- _Record extracts_:
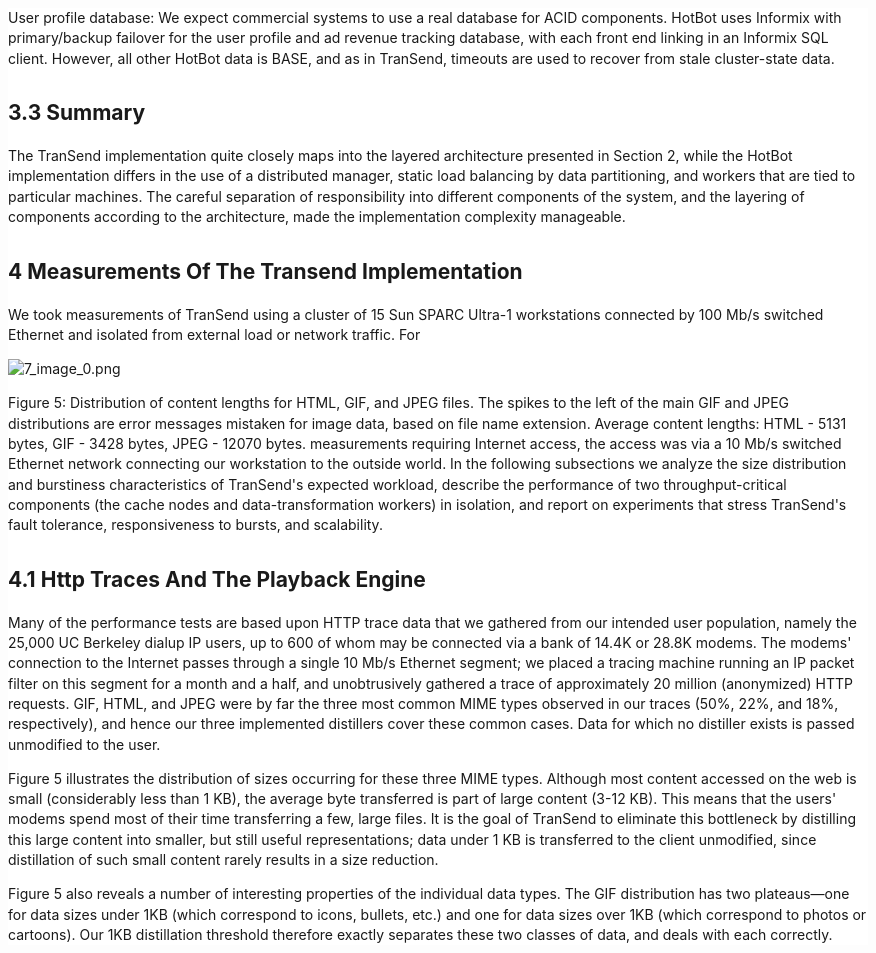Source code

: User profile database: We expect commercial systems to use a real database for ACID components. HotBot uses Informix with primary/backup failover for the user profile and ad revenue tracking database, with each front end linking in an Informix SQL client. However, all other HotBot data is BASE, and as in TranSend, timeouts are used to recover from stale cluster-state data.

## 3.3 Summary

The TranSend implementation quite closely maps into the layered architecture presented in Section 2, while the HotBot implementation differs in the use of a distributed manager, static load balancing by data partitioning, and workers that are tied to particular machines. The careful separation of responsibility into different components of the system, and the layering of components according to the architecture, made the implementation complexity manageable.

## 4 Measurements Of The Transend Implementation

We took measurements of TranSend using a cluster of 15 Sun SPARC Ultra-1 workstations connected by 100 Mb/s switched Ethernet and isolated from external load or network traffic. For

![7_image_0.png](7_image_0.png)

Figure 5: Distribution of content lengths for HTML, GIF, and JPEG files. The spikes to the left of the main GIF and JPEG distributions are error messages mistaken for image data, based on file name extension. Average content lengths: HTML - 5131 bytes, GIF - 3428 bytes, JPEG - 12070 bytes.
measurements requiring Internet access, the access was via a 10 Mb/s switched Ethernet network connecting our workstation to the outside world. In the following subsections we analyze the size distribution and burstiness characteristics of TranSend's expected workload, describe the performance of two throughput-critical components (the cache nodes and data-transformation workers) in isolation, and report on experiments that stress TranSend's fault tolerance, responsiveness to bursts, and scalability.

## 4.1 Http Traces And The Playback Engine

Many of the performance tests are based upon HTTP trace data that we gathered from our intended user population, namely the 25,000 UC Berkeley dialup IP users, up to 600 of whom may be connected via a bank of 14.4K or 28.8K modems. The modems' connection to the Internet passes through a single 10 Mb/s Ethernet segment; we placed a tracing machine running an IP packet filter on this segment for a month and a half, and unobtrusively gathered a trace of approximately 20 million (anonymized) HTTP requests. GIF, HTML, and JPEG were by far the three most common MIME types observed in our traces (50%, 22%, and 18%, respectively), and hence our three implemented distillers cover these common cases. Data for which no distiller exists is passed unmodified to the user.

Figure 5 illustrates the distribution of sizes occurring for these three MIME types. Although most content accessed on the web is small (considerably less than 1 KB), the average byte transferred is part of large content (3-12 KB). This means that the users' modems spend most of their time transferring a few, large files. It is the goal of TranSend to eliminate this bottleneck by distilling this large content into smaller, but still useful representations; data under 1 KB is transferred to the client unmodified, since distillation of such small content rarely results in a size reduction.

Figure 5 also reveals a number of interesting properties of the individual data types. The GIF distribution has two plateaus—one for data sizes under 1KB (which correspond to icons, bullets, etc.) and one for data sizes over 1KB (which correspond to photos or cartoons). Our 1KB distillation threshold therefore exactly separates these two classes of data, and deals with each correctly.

- _Task instructions_: Everything from the opening line of the data through the line with "## 3.3 Summary" should be repeated exactly; leave the pictures out.

- _Solution_:
Source code

: User profile database: We expect commercial systems to use a real database for ACID components. HotBot uses Informix with primary/backup failover for the user profile and ad revenue tracking database, with each front end linking in an Informix SQL client. However, all other HotBot data is BASE, and as in TranSend, timeouts are used to recover from stale cluster-state data.

## 3.3 Summary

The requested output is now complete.